## Try it:
Without the images, output every record exactly as it appears.

## Material provided:

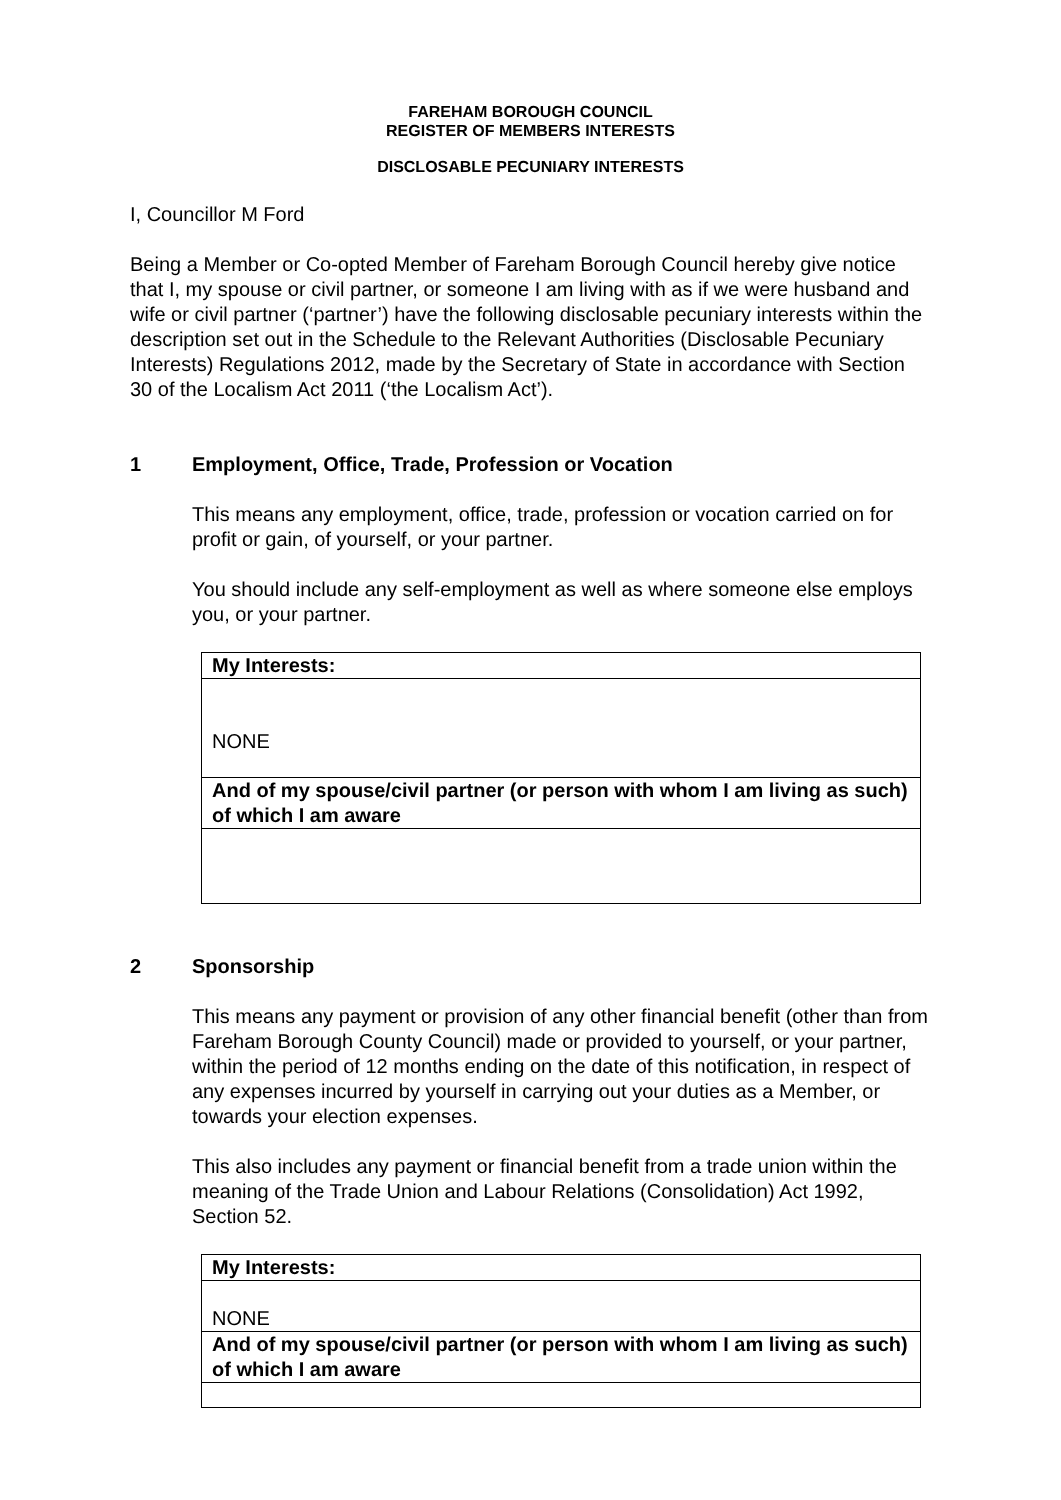FAREHAM BOROUGH COUNCIL
REGISTER OF MEMBERS INTERESTS
DISCLOSABLE PECUNIARY INTERESTS
I, Councillor M Ford
Being a Member or Co-opted Member of Fareham Borough Council hereby give notice that I, my spouse or civil partner, or someone I am living with as if we were husband and wife or civil partner (‘partner’) have the following disclosable pecuniary interests within the description set out in the Schedule to the Relevant Authorities (Disclosable Pecuniary Interests) Regulations 2012, made by the Secretary of State in accordance with Section 30 of the Localism Act 2011 (‘the Localism Act’).
1 Employment, Office, Trade, Profession or Vocation
This means any employment, office, trade, profession or vocation carried on for profit or gain, of yourself, or your partner.
You should include any self-employment as well as where someone else employs you, or your partner.
| My Interests: |
| NONE |
| And of my spouse/civil partner (or person with whom I am living as such) of which I am aware |
2 Sponsorship
This means any payment or provision of any other financial benefit (other than from Fareham Borough County Council) made or provided to yourself, or your partner, within the period of 12 months ending on the date of this notification, in respect of any expenses incurred by yourself in carrying out your duties as a Member, or towards your election expenses.
This also includes any payment or financial benefit from a trade union within the meaning of the Trade Union and Labour Relations (Consolidation) Act 1992, Section 52.
| My Interests: |
| NONE |
| And of my spouse/civil partner (or person with whom I am living as such) of which I am aware |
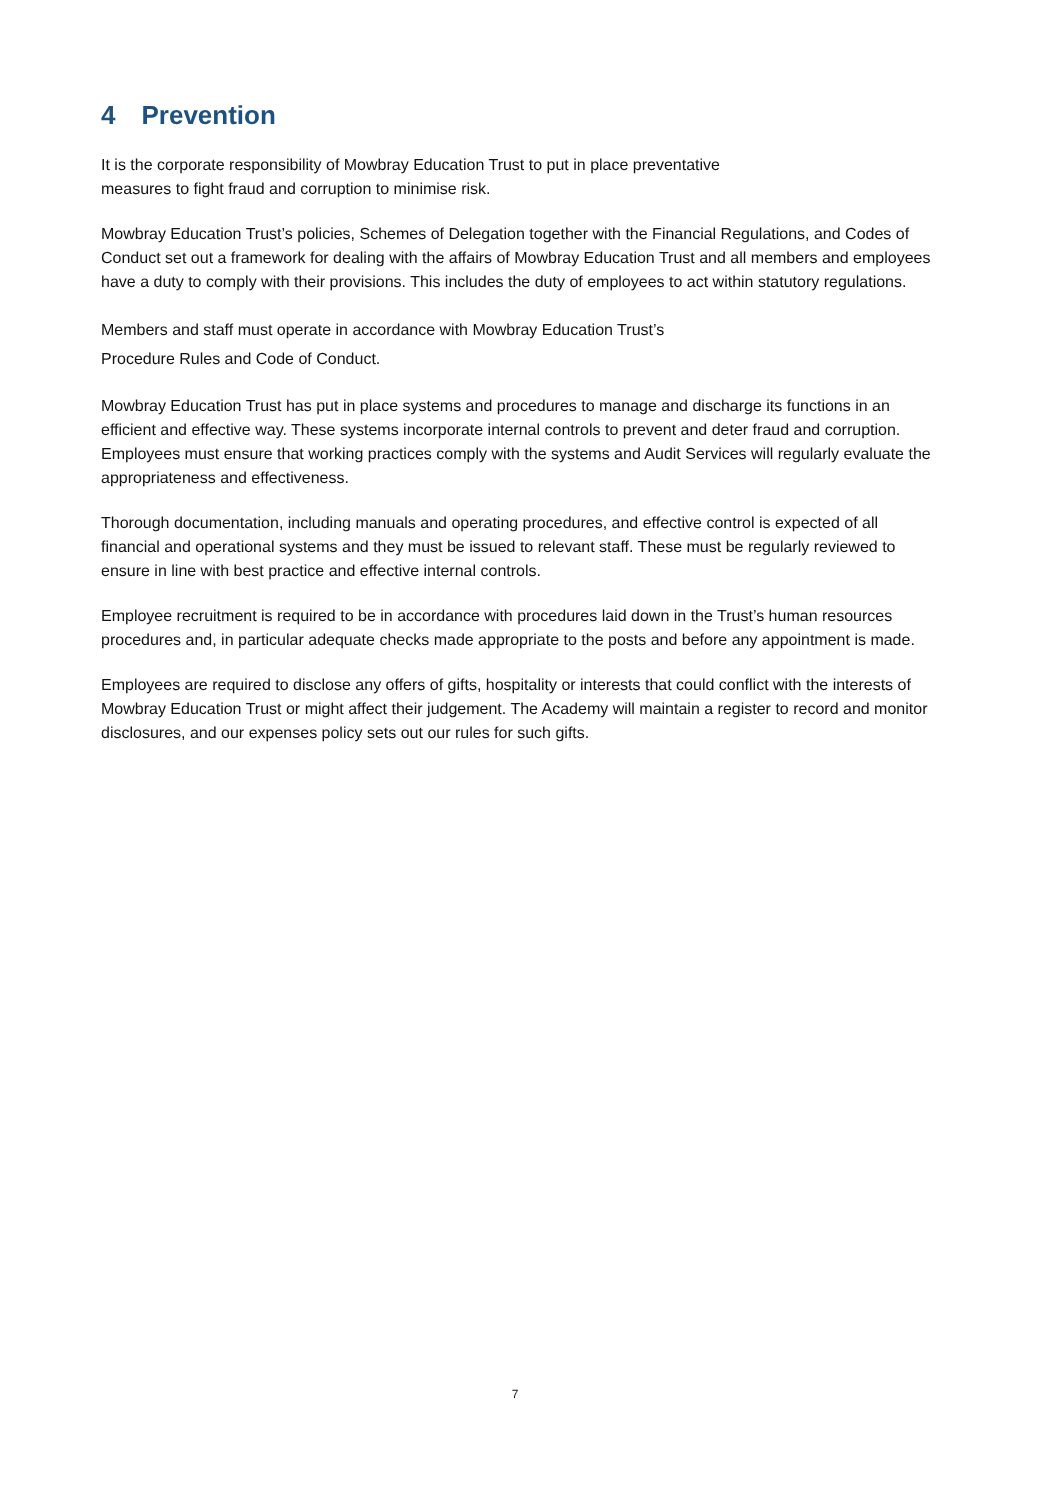4 Prevention
It is the corporate responsibility of Mowbray Education Trust to put in place preventative
measures to fight fraud and corruption to minimise risk.
Mowbray Education Trust’s policies, Schemes of Delegation together with the Financial Regulations, and Codes of Conduct set out a framework for dealing with the affairs of Mowbray Education Trust and all members and employees have a duty to comply with their provisions. This includes the duty of employees to act within statutory regulations.
Members and staff must operate in accordance with Mowbray Education Trust’s
Procedure Rules and Code of Conduct.
Mowbray Education Trust has put in place systems and procedures to manage and discharge its functions in an efficient and effective way. These systems incorporate internal controls to prevent and deter fraud and corruption. Employees must ensure that working practices comply with the systems and Audit Services will regularly evaluate the appropriateness and effectiveness.
Thorough documentation, including manuals and operating procedures, and effective control is expected of all financial and operational systems and they must be issued to relevant staff. These must be regularly reviewed to ensure in line with best practice and effective internal controls.
Employee recruitment is required to be in accordance with procedures laid down in the Trust’s human resources procedures and, in particular adequate checks made appropriate to the posts and before any appointment is made.
Employees are required to disclose any offers of gifts, hospitality or interests that could conflict with the interests of Mowbray Education Trust or might affect their judgement. The Academy will maintain a register to record and monitor disclosures, and our expenses policy sets out our rules for such gifts.
7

## The completed task:
FAREHAM BOROUGH COUNCIL
REGISTER OF MEMBERS INTERESTS
DISCLOSABLE PECUNIARY INTERESTS
I, Councillor M Ford
Being a Member or Co-opted Member of Fareham Borough Council hereby give notice that I, my spouse or civil partner, or someone I am living with as if we were husband and wife or civil partner (‘partner’) have the following disclosable pecuniary interests within the description set out in the Schedule to the Relevant Authorities (Disclosable Pecuniary Interests) Regulations 2012, made by the Secretary of State in accordance with Section 30 of the Localism Act 2011 (‘the Localism Act’).
1 Employment, Office, Trade, Profession or Vocation
This means any employment, office, trade, profession or vocation carried on for profit or gain, of yourself, or your partner.
You should include any self-employment as well as where someone else employs you, or your partner.
| My Interests: |
| NONE |
| And of my spouse/civil partner (or person with whom I am living as such) of which I am aware |
2 Sponsorship
This means any payment or provision of any other financial benefit (other than from Fareham Borough County Council) made or provided to yourself, or your partner, within the period of 12 months ending on the date of this notification, in respect of any expenses incurred by yourself in carrying out your duties as a Member, or towards your election expenses.
This also includes any payment or financial benefit from a trade union within the meaning of the Trade Union and Labour Relations (Consolidation) Act 1992, Section 52.
| My Interests: |
| NONE |
| And of my spouse/civil partner (or person with whom I am living as such) of which I am aware |
4 Prevention
It is the corporate responsibility of Mowbray Education Trust to put in place preventative
measures to fight fraud and corruption to minimise risk.
Mowbray Education Trust’s policies, Schemes of Delegation together with the Financial Regulations, and Codes of Conduct set out a framework for dealing with the affairs of Mowbray Education Trust and all members and employees have a duty to comply with their provisions. This includes the duty of employees to act within statutory regulations.
Members and staff must operate in accordance with Mowbray Education Trust’s
Procedure Rules and Code of Conduct.
Mowbray Education Trust has put in place systems and procedures to manage and discharge its functions in an efficient and effective way. These systems incorporate internal controls to prevent and deter fraud and corruption. Employees must ensure that working practices comply with the systems and Audit Services will regularly evaluate the appropriateness and effectiveness.
Thorough documentation, including manuals and operating procedures, and effective control is expected of all financial and operational systems and they must be issued to relevant staff. These must be regularly reviewed to ensure in line with best practice and effective internal controls.
Employee recruitment is required to be in accordance with procedures laid down in the Trust’s human resources procedures and, in particular adequate checks made appropriate to the posts and before any appointment is made.
Employees are required to disclose any offers of gifts, hospitality or interests that could conflict with the interests of Mowbray Education Trust or might affect their judgement. The Academy will maintain a register to record and monitor disclosures, and our expenses policy sets out our rules for such gifts.
7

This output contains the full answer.